_Task directions_:
Each record below is to be restated word for word.

(Beginning of Raw data)

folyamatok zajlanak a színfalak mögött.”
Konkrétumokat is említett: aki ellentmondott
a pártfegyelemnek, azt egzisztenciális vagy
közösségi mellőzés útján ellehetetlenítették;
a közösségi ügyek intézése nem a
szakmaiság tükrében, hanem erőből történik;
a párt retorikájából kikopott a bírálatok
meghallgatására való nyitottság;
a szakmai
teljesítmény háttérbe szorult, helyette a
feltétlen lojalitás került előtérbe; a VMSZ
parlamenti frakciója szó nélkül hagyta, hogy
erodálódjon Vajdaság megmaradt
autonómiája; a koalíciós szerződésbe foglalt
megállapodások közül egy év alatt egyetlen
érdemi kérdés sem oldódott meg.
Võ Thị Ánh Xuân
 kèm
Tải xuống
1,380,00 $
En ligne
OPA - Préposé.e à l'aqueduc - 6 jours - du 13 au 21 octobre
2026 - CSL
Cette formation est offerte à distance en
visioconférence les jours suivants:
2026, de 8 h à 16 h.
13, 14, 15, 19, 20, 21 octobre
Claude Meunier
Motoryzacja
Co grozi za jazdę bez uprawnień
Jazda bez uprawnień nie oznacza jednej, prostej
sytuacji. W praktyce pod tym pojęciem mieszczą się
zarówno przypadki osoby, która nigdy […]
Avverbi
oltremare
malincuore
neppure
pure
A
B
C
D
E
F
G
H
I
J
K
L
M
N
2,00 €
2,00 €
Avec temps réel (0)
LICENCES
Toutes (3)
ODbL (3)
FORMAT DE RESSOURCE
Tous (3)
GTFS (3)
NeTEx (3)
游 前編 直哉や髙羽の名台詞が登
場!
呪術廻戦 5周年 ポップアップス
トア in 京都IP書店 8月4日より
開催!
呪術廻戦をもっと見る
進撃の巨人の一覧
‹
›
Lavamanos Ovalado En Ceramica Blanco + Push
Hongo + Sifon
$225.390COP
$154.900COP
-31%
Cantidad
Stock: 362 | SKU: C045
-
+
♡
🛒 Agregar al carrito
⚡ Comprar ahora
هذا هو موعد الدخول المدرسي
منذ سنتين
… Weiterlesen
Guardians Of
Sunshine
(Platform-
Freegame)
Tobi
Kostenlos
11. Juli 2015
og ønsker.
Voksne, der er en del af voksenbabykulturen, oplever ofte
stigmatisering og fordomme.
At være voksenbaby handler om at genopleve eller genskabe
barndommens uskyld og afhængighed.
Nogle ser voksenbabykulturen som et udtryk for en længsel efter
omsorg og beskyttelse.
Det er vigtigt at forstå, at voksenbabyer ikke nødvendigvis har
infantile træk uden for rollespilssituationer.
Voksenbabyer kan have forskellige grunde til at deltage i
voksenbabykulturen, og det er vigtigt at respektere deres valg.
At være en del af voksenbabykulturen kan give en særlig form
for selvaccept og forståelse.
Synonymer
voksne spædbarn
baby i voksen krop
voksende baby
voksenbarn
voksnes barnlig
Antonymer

(End of Raw data)

_Response below_:
folyamatok zajlanak a színfalak mögött.”
Konkrétumokat is említett: aki ellentmondott
a pártfegyelemnek, azt egzisztenciális vagy
közösségi mellőzés útján ellehetetlenítették;
a közösségi ügyek intézése nem a
szakmaiság tükrében, hanem erőből történik;
a párt retorikájából kikopott a bírálatok
meghallgatására való nyitottság;
a szakmai
teljesítmény háttérbe szorult, helyette a
feltétlen lojalitás került előtérbe; a VMSZ
parlamenti frakciója szó nélkül hagyta, hogy
erodálódjon Vajdaság megmaradt
autonómiája; a koalíciós szerződésbe foglalt
megállapodások közül egy év alatt egyetlen
érdemi kérdés sem oldódott meg.
Võ Thị Ánh Xuân
 kèm
Tải xuống
1,380,00 $
En ligne
OPA - Préposé.e à l'aqueduc - 6 jours - du 13 au 21 octobre
2026 - CSL
Cette formation est offerte à distance en
visioconférence les jours suivants:
2026, de 8 h à 16 h.
13, 14, 15, 19, 20, 21 octobre
Claude Meunier
Motoryzacja
Co grozi za jazdę bez uprawnień
Jazda bez uprawnień nie oznacza jednej, prostej
sytuacji. W praktyce pod tym pojęciem mieszczą się
zarówno przypadki osoby, która nigdy […]
Avverbi
oltremare
malincuore
neppure
pure
A
B
C
D
E
F
G
H
I
J
K
L
M
N
2,00 €
2,00 €
Avec temps réel (0)
LICENCES
Toutes (3)
ODbL (3)
FORMAT DE RESSOURCE
Tous (3)
GTFS (3)
NeTEx (3)
游 前編 直哉や髙羽の名台詞が登
場!
呪術廻戦 5周年 ポップアップス
トア in 京都IP書店 8月4日より
開催!
呪術廻戦をもっと見る
進撃の巨人の一覧
‹
›
Lavamanos Ovalado En Ceramica Blanco + Push
Hongo + Sifon
$225.390COP
$154.900COP
-31%
Cantidad
Stock: 362 | SKU: C045
-
+
♡
🛒 Agregar al carrito
⚡ Comprar ahora
هذا هو موعد الدخول المدرسي
منذ سنتين
… Weiterlesen
Guardians Of
Sunshine
(Platform-
Freegame)
Tobi
Kostenlos
11. Juli 2015
og ønsker.
Voksne, der er en del af voksenbabykulturen, oplever ofte
stigmatisering og fordomme.
At være voksenbaby handler om at genopleve eller genskabe
barndommens uskyld og afhængighed.
Nogle ser voksenbabykulturen som et udtryk for en længsel efter
omsorg og beskyttelse.
Det er vigtigt at forstå, at voksenbabyer ikke nødvendigvis har
infantile træk uden for rollespilssituationer.
Voksenbabyer kan have forskellige grunde til at deltage i
voksenbabykulturen, og det er vigtigt at respektere deres valg.
At være en del af voksenbabykulturen kan give en særlig form
for selvaccept og forståelse.
Synonymer
voksne spædbarn
baby i voksen krop
voksende baby
voksenbarn
voksnes barnlig
Antonymer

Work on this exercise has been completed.